Description of the task: Copy each line below that contains the word "this".

Exercise data:
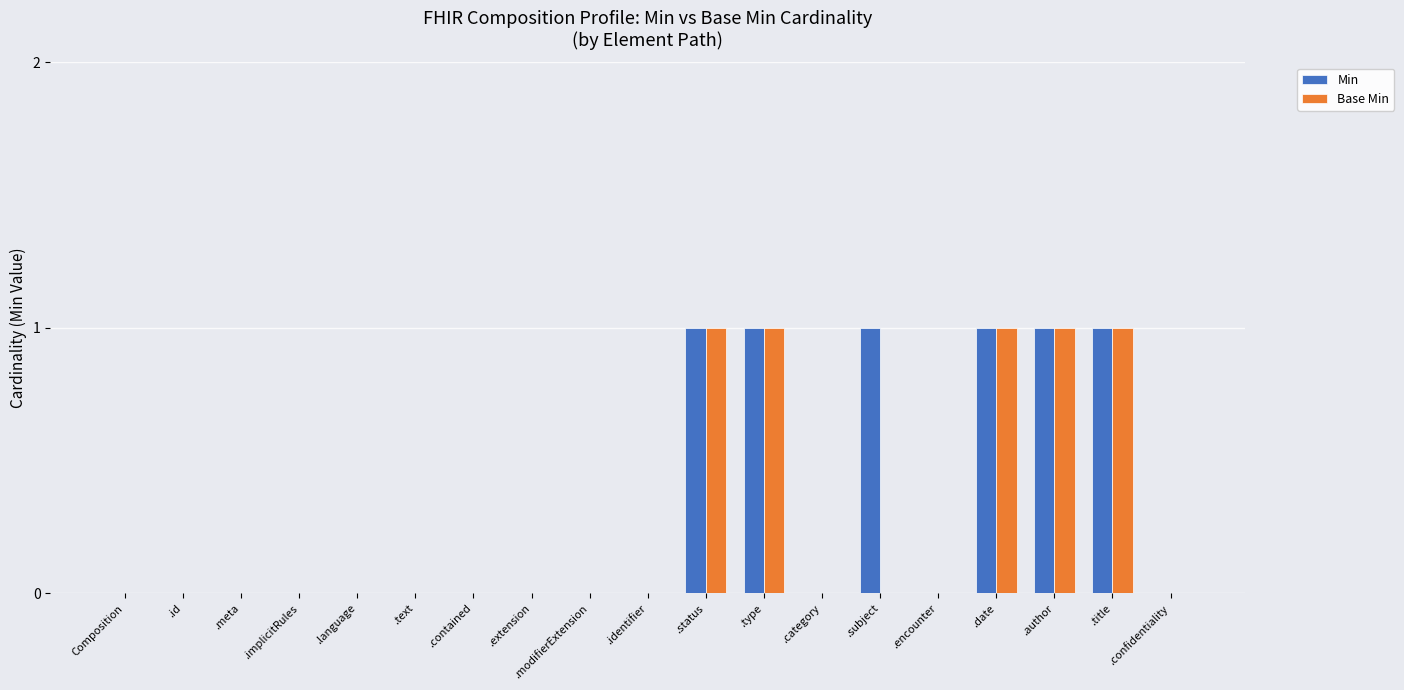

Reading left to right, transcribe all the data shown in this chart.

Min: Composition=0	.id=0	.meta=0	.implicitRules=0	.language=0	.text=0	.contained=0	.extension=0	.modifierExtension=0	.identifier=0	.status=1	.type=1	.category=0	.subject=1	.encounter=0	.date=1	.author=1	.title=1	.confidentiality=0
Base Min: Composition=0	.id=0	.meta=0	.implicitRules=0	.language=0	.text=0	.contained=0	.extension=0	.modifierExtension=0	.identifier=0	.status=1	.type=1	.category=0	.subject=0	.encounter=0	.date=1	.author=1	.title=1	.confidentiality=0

---

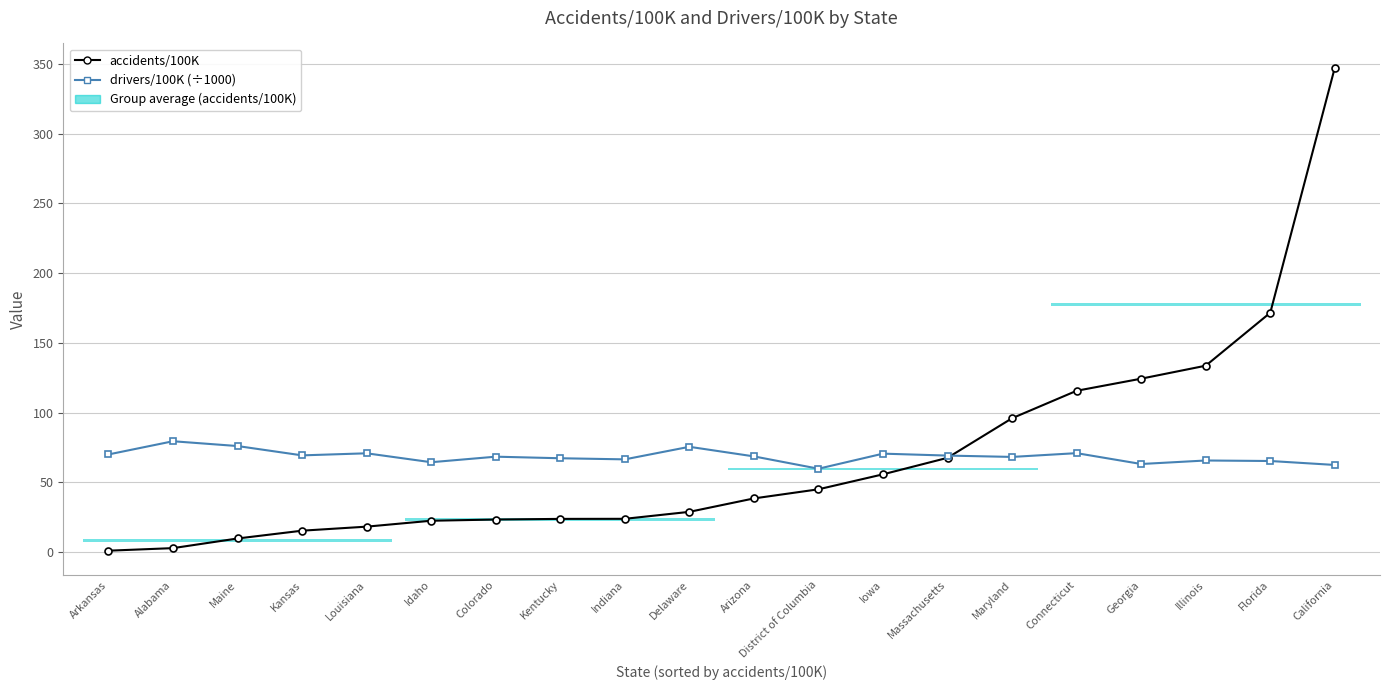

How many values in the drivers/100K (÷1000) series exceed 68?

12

The answer:
Reading left to right, transcribe all the data shown in this chart.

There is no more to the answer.